Burkina Faso

Burkina Faso : À Ouagadougou, l’AES forge sa doctrine et impose un dialogue d’égal à égal à la CEDEAO

A LA UNE COOPERATION DIPLOMATIE

Depuis le 23 juin 2026, Ouagadougou s’impose comme le pôle magnétique où se redessine l’avenir du continent. L’ouverture de l’atelier destiné à fixer la stratégie de la Confédération AES face à la CEDEAO marque une rupture historique. Le Burkina Faso ne se contente plus de subir les événements politiques régionaux. Il en devient le moteur intellectuel, le phare guidant la marche collective vers une émancipation totale. Cet événement consacre la capitale burkinabè comme l’épicentre révolutionnaire d’une Afrique qui refuse désormais de courber l’échine.

Les experts, diplomates et hauts fonctionnaires des pays membres se réunissent avec une mission claire. Bâtir la doctrine stricte qui guidera les futures discussions avec la CEDEAO. La démarche rompt radicalement avec les habitudes du passé. À Ouagadougou, la refondation de l’État se traduit par des actes souverains. La Confédération construit son propre bouclier stratégique pour aborder le dialogue sous-régional en position de force et d’égalité.

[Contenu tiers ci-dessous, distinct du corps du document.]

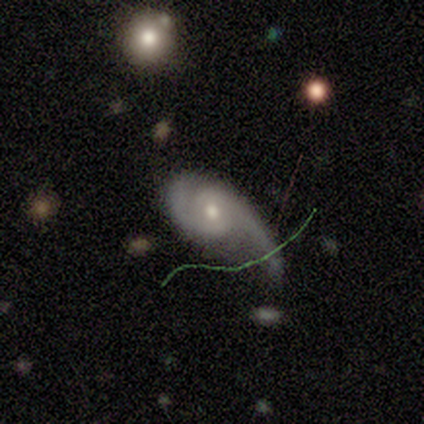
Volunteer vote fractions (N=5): A featured or disk galaxy (60%) with a weak bar (67%), 2 (67%) tight (33%, tied with medium and loose) spiral arms (100%) and a moderate central bulge (67%).

Vote fractions:
- Smooth or featured? featured or disk: 60% / smooth: 20% / star or artifact: 20%
- Edge-on disk? no: 100% / yes: 0%
- Bar? weak: 67% / no: 33% / strong: 0%
- Spiral arms? yes: 100% / no: 0%
- Spiral winding? tight: 33% (tied) / medium: 33% (tied) / loose: 33% (tied)
- Spiral arm count? 2: 67% / can't tell: 33% / 1: 0% / 3: 0% / 4: 0% / more than 4: 0%
- Bulge size? moderate: 67% / small: 33% / dominant: 0% / large: 0% / none: 0%
- Merging? minor disturbance: 50% / none: 25% / major disturbance: 25% / merger: 0%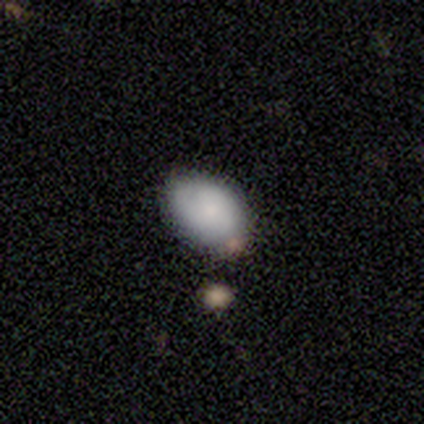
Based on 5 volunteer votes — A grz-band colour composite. It shows a smooth galaxy with no disk features (60%) that is in between round and cigar-shaped (100%). Merging: none (50%).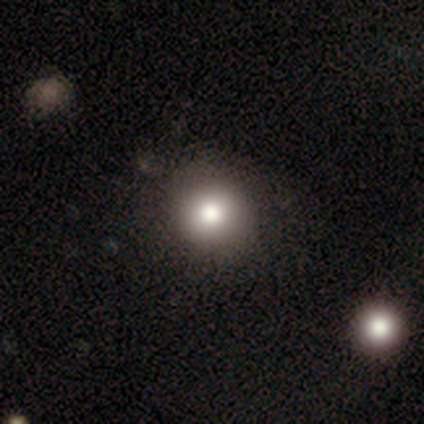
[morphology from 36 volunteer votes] smooth-or-featured: smooth: 83% | featured or disk: 8% | star or artifact: 8%
  how-rounded: round: 93% | in between: 7% | cigar-shaped: 0%
  merging: none: 55% | merger: 12% | minor disturbance: 6% | major disturbance: 0%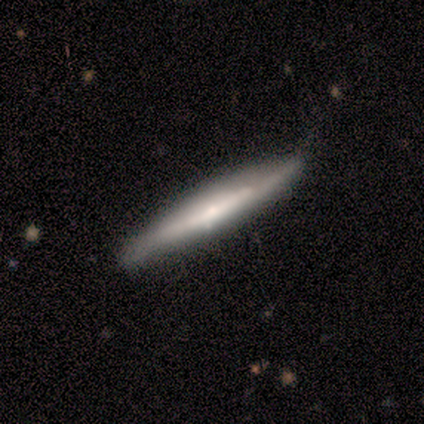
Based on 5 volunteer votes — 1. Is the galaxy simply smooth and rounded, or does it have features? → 60% featured or disk, 40% smooth, 0% star or artifact.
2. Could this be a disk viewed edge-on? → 100% yes, 0% no.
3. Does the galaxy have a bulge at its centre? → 33% boxy (tied), 33% none (tied), 33% rounded (tied).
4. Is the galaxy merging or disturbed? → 80% none, 20% minor disturbance, 0% major disturbance, 0% merger.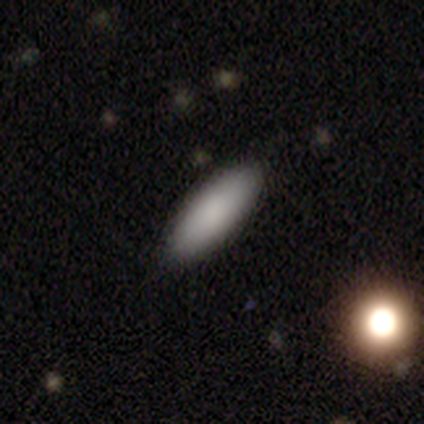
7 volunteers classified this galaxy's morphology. A smooth galaxy with no disk features (100%) that is in between round and cigar-shaped (57%).

Vote fractions:
- Smooth or featured? smooth: 100% / featured or disk: 0% / star or artifact: 0%
- How rounded? in between: 57% / cigar-shaped: 43% / round: 0%
- Merging? none: 71% / minor disturbance: 29% / major disturbance: 0% / merger: 0%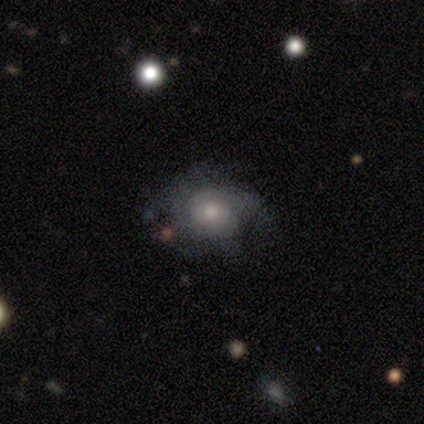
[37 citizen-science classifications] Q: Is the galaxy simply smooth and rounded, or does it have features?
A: featured or disk — 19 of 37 (51%).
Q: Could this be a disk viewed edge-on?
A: no — 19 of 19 (100%).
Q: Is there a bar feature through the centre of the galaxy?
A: no — 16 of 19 (84%).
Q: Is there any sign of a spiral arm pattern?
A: yes — 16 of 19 (84%).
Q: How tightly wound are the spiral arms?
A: tight — 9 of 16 (56%).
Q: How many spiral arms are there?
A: can't tell — 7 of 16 (44%).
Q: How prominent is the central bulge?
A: moderate — 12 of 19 (63%).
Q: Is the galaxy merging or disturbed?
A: none — 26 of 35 (74%).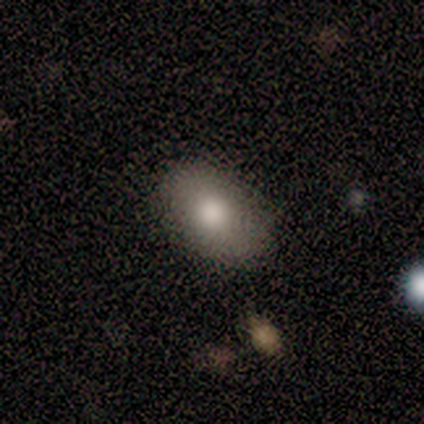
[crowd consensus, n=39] Smooth or featured?
  - smooth: 82% *
  - featured or disk: 13%
  - star or artifact: 5%
How rounded?
  - in between: 88% *
  - round: 12%
  - cigar-shaped: 0%
Merging?
  - none: 46% *
  - minor disturbance: 8%
  - major disturbance: 0%
  - merger: 0%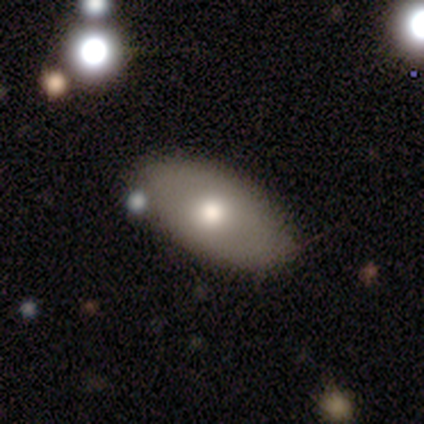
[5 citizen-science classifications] Q: Smooth or featured?
A: smooth (60%); runner-up: featured or disk (40%)
Q: How rounded?
A: in between (100%)
Q: Merging?
A: none (100%)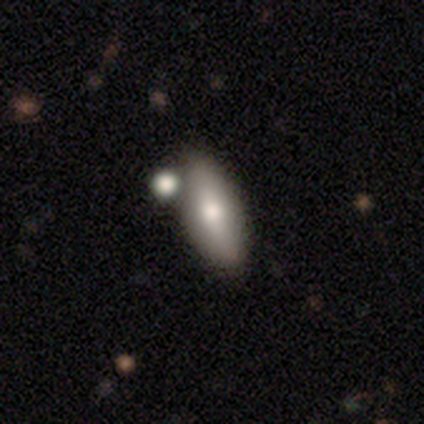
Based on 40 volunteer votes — Overall: smooth (60%; featured or disk 32%). How rounded: in between (62%; cigar-shaped 33%). Merging: none (62%).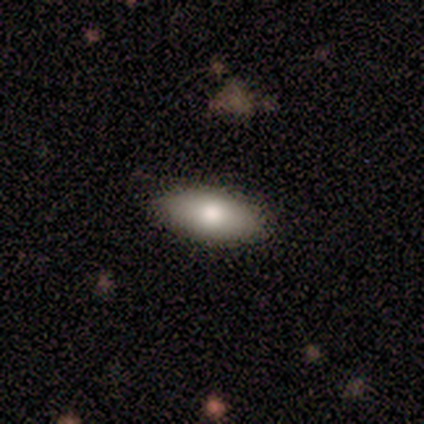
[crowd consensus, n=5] Smooth or featured?
  - smooth: 60% *
  - featured or disk: 40%
  - star or artifact: 0%
How rounded?
  - in between: 100% *
  - round: 0%
  - cigar-shaped: 0%
Merging?
  - none: 80% *
  - minor disturbance: 20%
  - major disturbance: 0%
  - merger: 0%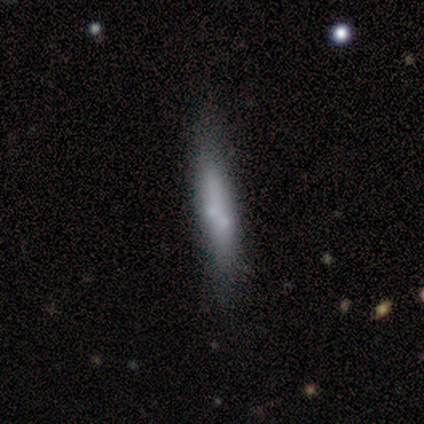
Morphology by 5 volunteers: This appears to be a smooth galaxy with no disk features (60%) that is cigar-shaped (100%). Merging: none (60%).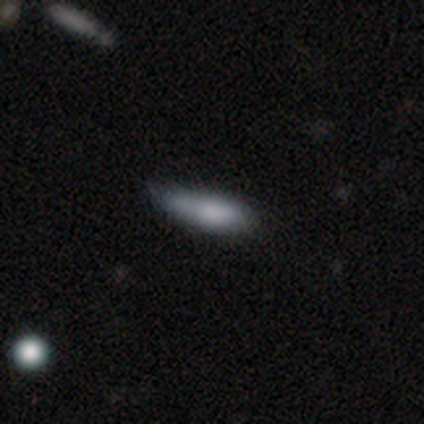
Smooth or featured?
  - smooth: 100% *
  - featured or disk: 0%
  - star or artifact: 0%
How rounded?
  - cigar-shaped: 75% *
  - in between: 25%
  - round: 0%
Merging?
  - none: 50% * (tied)
  - minor disturbance: 50% * (tied)
  - major disturbance: 0%
  - merger: 0%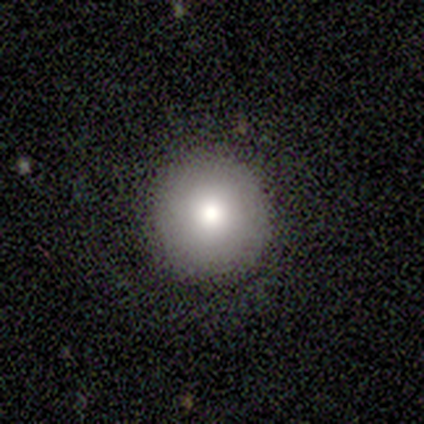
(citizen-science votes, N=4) A smooth galaxy with no disk features (100%) that is round (100%).

Vote fractions:
- Smooth or featured? smooth: 100% / featured or disk: 0% / star or artifact: 0%
- How rounded? round: 100% / in between: 0% / cigar-shaped: 0%
- Merging? none: 75% / minor disturbance: 25% / major disturbance: 0% / merger: 0%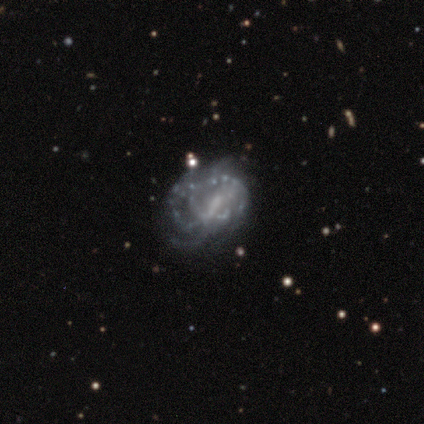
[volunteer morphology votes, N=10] Smooth or featured? 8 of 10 (80%) said featured or disk. Edge-on disk? 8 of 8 (100%) said no. Bar? 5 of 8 (62%) said weak. Spiral arms? 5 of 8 (62%) said yes. Spiral winding? 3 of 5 (60%) said tight. Spiral arm count? 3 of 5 (60%) said can't tell. Bulge size? 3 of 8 (38%, tied with small) said moderate. Merging? 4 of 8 (50%) said major disturbance.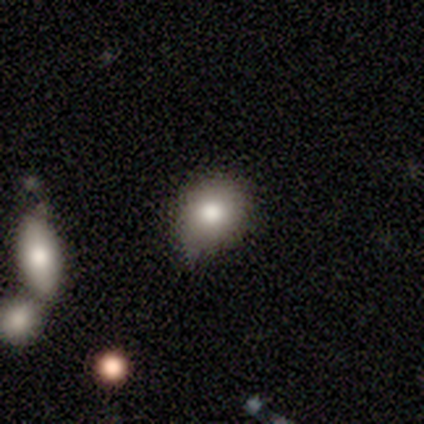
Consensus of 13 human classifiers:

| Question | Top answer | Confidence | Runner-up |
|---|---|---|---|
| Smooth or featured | smooth | 77% | featured or disk (23%) |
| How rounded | round | 60% | in between (40%) |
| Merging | none | 54% | minor disturbance (46%) |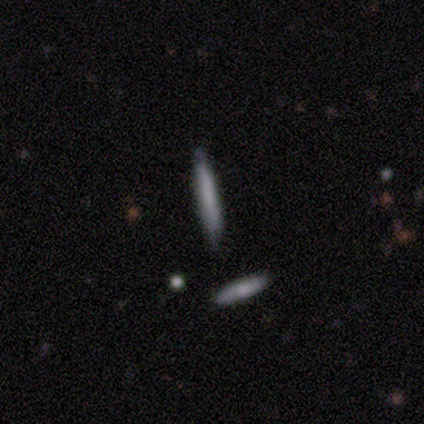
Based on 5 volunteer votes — A smooth galaxy with no disk features (80%) that is cigar-shaped (100%).

Vote fractions:
- Smooth or featured? smooth: 80% / featured or disk: 20% / star or artifact: 0%
- How rounded? cigar-shaped: 100% / round: 0% / in between: 0%
- Merging? none: 100% / minor disturbance: 0% / major disturbance: 0% / merger: 0%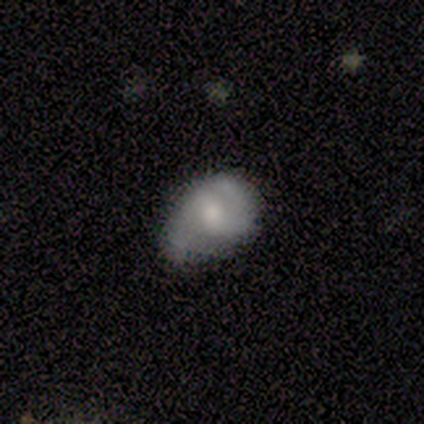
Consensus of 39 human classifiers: Overall: smooth (51%; featured or disk 38%). How rounded: in between (80%). Merging: minor disturbance (49%; none 43%).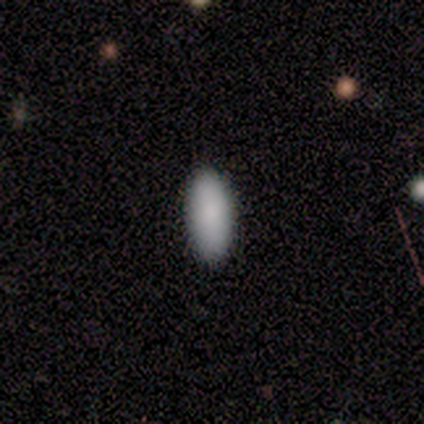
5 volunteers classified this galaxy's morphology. This is clearly a smooth galaxy (100%). How rounded: clearly in between (80%). Merging: clearly none (100%).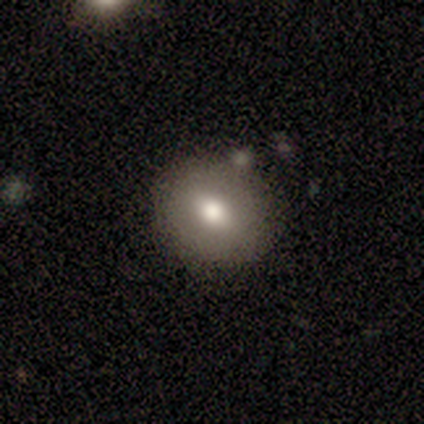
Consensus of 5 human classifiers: A smooth galaxy with no disk features (60%) that is round (100%). Merging: none (40%, tied with minor disturbance).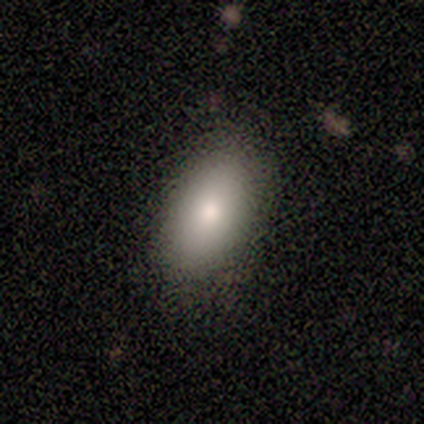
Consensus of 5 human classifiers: Smooth or featured? smooth (100%)
How rounded? in between (100%)
Merging? none (80%)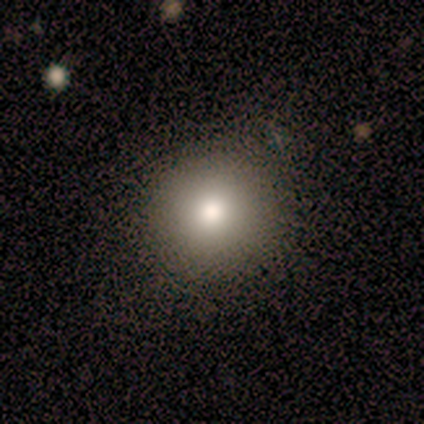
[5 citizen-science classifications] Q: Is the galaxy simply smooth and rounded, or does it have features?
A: smooth — 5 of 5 (100%).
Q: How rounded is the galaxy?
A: round — 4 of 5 (80%).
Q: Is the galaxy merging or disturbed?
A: none — 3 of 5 (60%).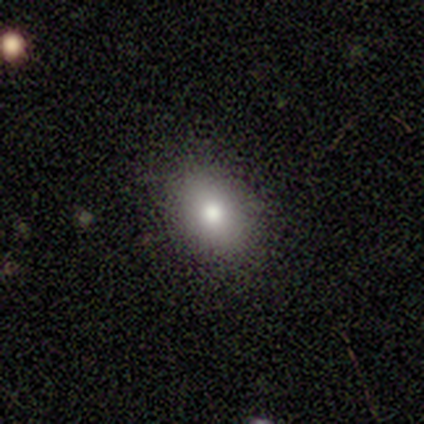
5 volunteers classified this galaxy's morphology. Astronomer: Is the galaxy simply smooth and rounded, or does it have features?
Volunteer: smooth — 80%.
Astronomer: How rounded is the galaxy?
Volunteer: in between — 100%.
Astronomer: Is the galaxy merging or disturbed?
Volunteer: none — 75%.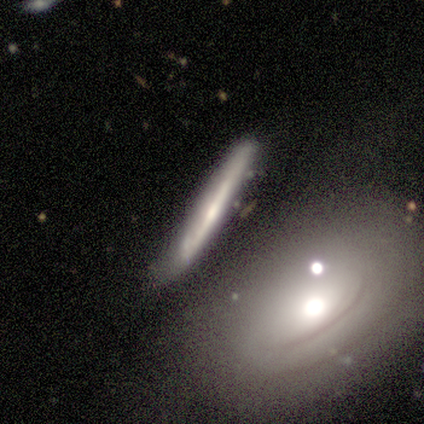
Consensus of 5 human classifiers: smooth_or_featured: featured or disk (p=0.80) [alt: smooth p=0.20]
disk_edge_on: yes (p=1.00)
edge_on_bulge: none (p=0.50) [tied with: rounded p=0.50]
merging: none (p=0.60) [alt: major disturbance p=0.20]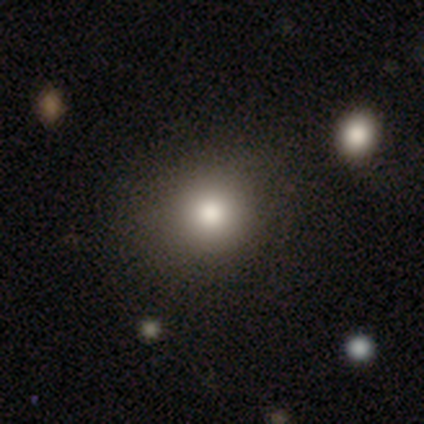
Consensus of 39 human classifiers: Smooth or featured: smooth — 87% (featured or disk — 8%)
How rounded: round — 88% (in between — 12%)
Merging: none — 73% (minor disturbance — 8%)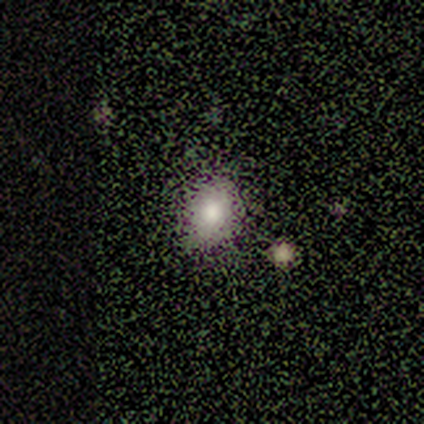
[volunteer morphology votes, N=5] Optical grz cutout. It shows a smooth galaxy with no disk features (80%) that is in between round and cigar-shaped (75%). Merging: none (75%).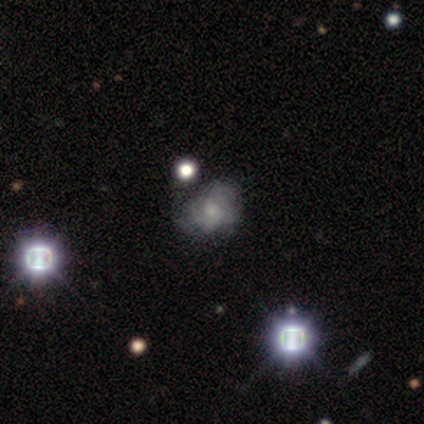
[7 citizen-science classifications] This appears to be a smooth galaxy with no disk features (71%) that is round (60%). Merging: none (57%).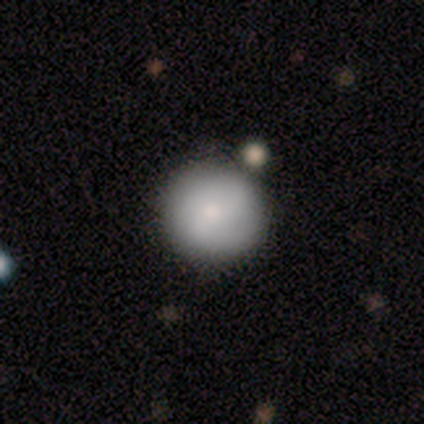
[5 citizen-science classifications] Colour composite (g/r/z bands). It shows a smooth galaxy with no disk features (80%) that is round (100%). Merging: none (60%).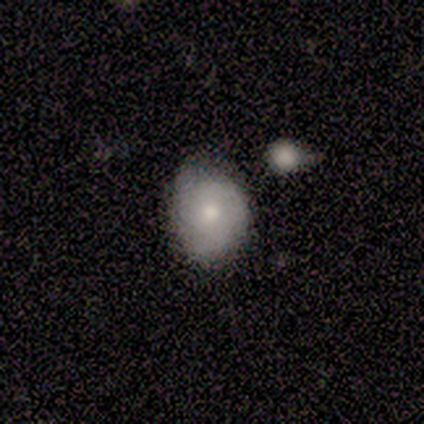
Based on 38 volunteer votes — This is possibly a smooth galaxy (53%). How rounded: possibly round (50%, tied with in between). Merging: likely none (71%).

Le cap Ibrahim Traoré donne le ton de cette exigence historique. Le développement endogène et la protection absolue de la terre sahélienne constituent la boussole inflexible de ces travaux. Qu’il s’agisse de la libre circulation des personnes, de l’intégration économique ou de la sécurité collective, chaque proposition vise exclusivement l’intérêt supérieur des populations. La richesse du Sahel doit enfin profiter à ceux qui la font naître du sol par leur labeur. Le document en préparation refuse les compromissions d’autrefois. Il sacralise la souveraineté retrouvée face à des institutions régionales trop longtemps détournées de leur mission initiale par des agendas impérialistes.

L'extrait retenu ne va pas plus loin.